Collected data
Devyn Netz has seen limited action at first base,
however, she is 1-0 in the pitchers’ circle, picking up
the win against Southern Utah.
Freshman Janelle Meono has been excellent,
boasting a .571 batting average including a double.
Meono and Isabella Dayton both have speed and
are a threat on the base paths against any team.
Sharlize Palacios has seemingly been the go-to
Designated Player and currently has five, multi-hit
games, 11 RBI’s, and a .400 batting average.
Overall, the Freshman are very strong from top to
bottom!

◆ TO-DO ITEM ◆
In the answer, include exactly the lines from the line containing "Meono and Isabella Dayton both have speed and" through the end of the data, and nothing else.

◆ REPLY ◆
Meono and Isabella Dayton both have speed and
are a threat on the base paths against any team.
Sharlize Palacios has seemingly been the go-to
Designated Player and currently has five, multi-hit
games, 11 RBI’s, and a .400 batting average.
Overall, the Freshman are very strong from top to
bottom!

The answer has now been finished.